Clearly, advances in scientific evidence regarding the development of human life present
continuing opportunities to study and ponder the hidden life of Christ in the womb, and to embrace
its theological fruit for the church and society. Vatican papal preacher Fr. Raniero Cantalamessa,
O.F.M, who recently appeared on EWTN Live! with Fr. Mitch, spoke of the Holy Spirit giving grace for
“the mind and the heart.” And in his 4th Lenten Homily to the Vatican on March 30, 2012,
Fr. Cantalamessa spoke of the importance today of objective and subjective faith, saying “True
knowledge and the vision of God consist ‘in seeing that He is invisible, because He whom the soul
seeks transcends all knowledge, separated from every part by his incomprehensibility as by
darkness.’ In this final stage of knowledge, there is no concept of God, but that which Gregory of
Nyssa, with an expression that has become famous defines as ‘a certain feeling of presence’… A
feeling not with the senses of the body, it is understood, but with the interior ones of the heart.” It is
this interior “seeing” that draws us to Christ hidden in the Eucharist and Christ hidden in the womb.
As the faithful journey in mind and heart with Mary and the unborn Jesus, from His conception to
His birth at Christmas, one can identify with the fullness of humanity in one’s self.

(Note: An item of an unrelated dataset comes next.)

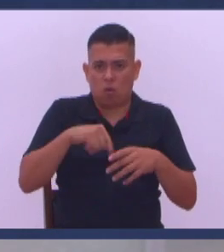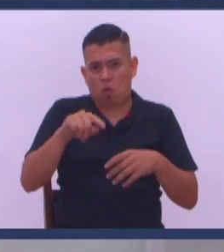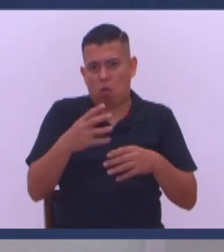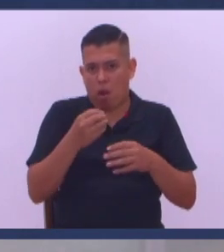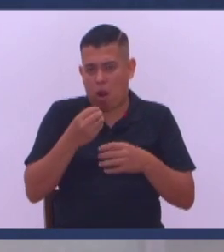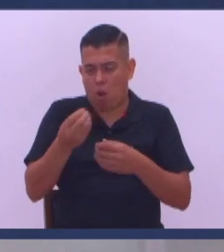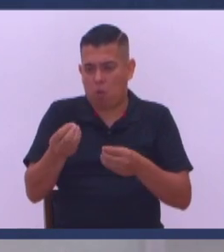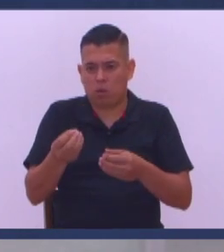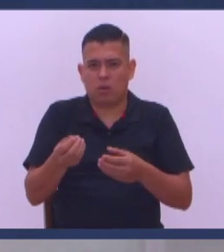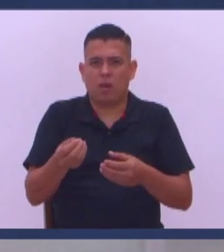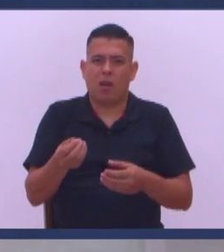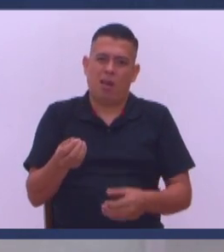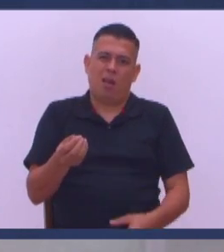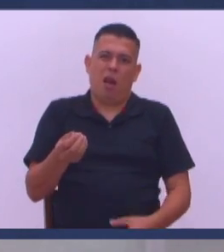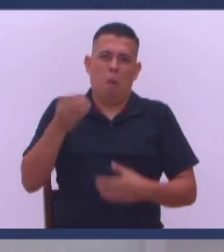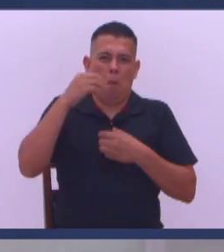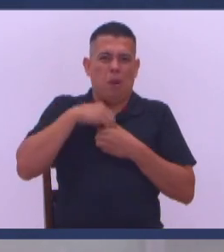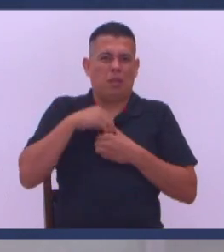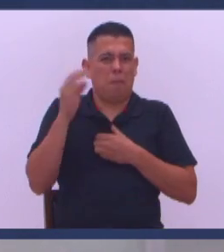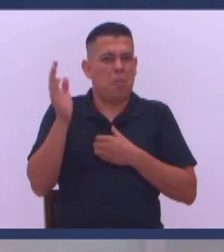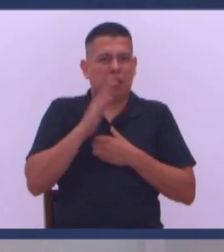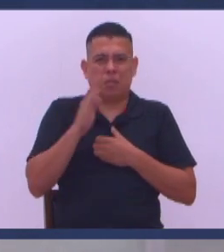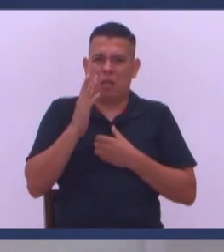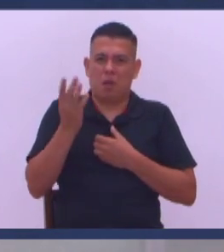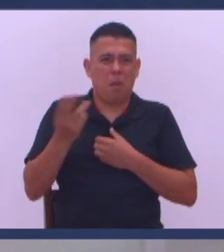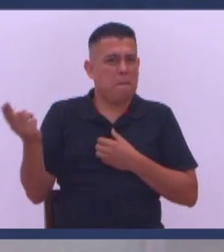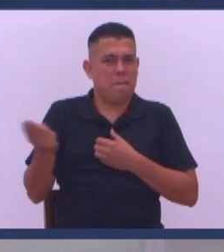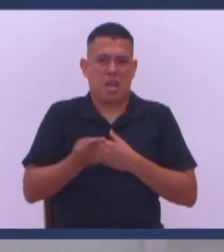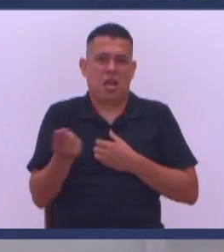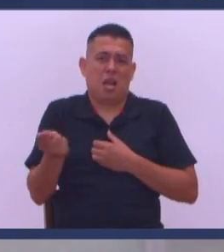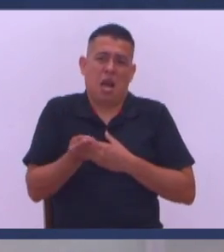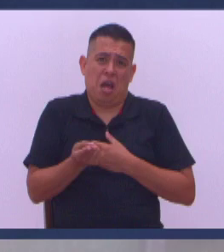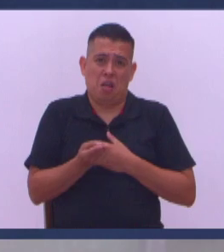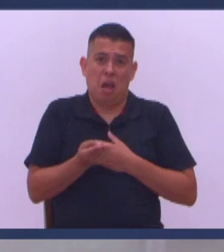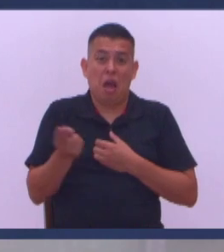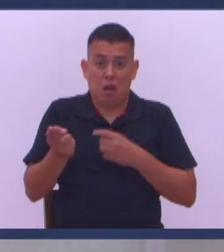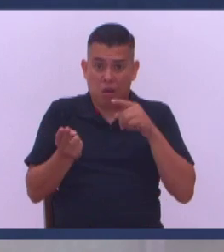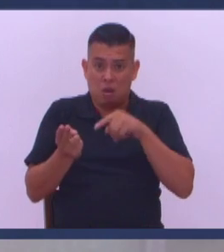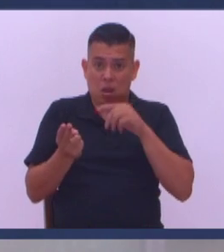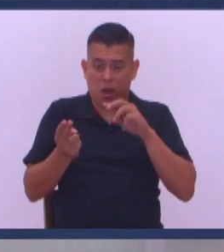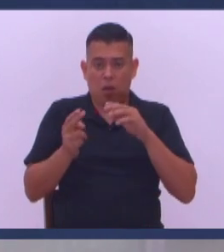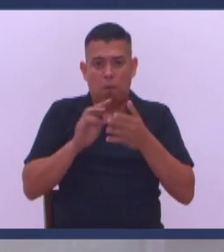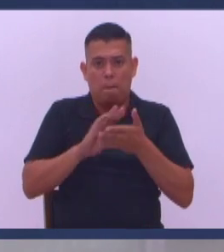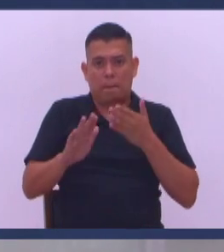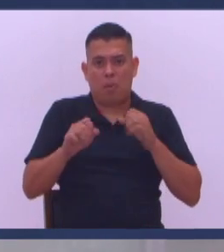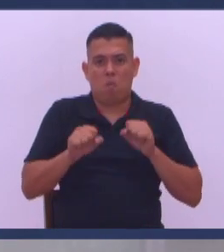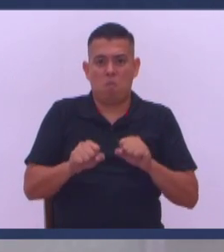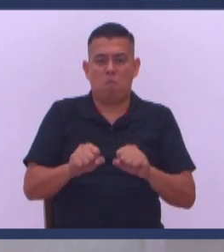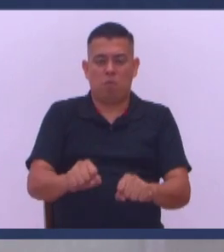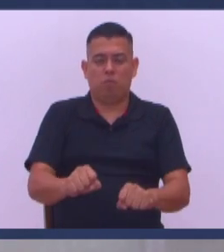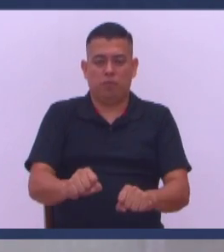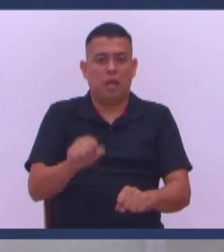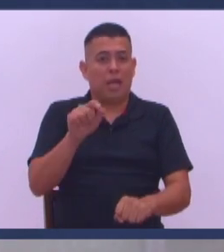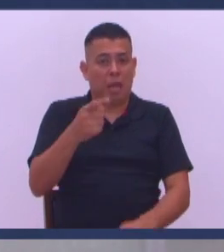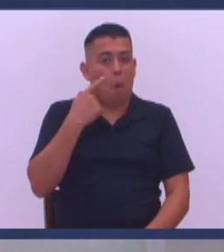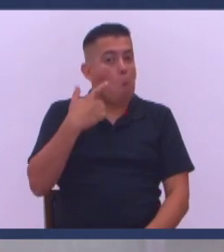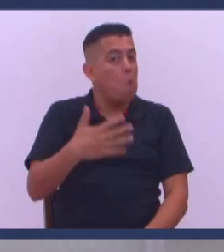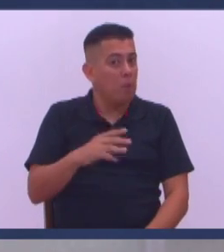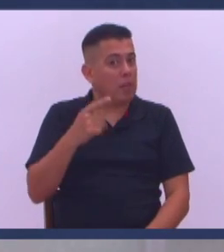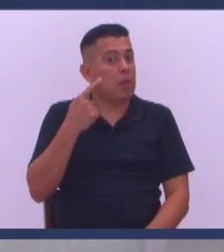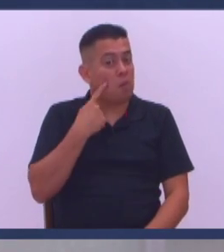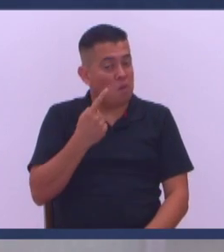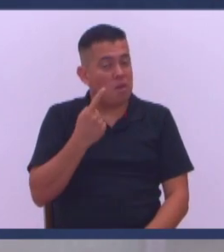eso no se nota Estás manchado De algo que se llama pecado Y la paga del pecado Es muerte Eso es lo peligroso Eso es lo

And then,
perhaps society will be better able to see and embrace the fullness of humanity in all life, even life
hidden in dementia disease, and see with the eyes of the heart Christ’s presence in all the “least
among us.”
Christ invites every human heart to a personal, interior relationship with Him. He calls us to
receive and to give His mercy. This we know for sure: the tiny Sacred Heart of Christ was full of
Divine Mercy from its very first beat just 21 days after the Incarnation – the Cardiophany of Our
Lord - on April 15, which this year providentially falls on Divine Mercy Sunday.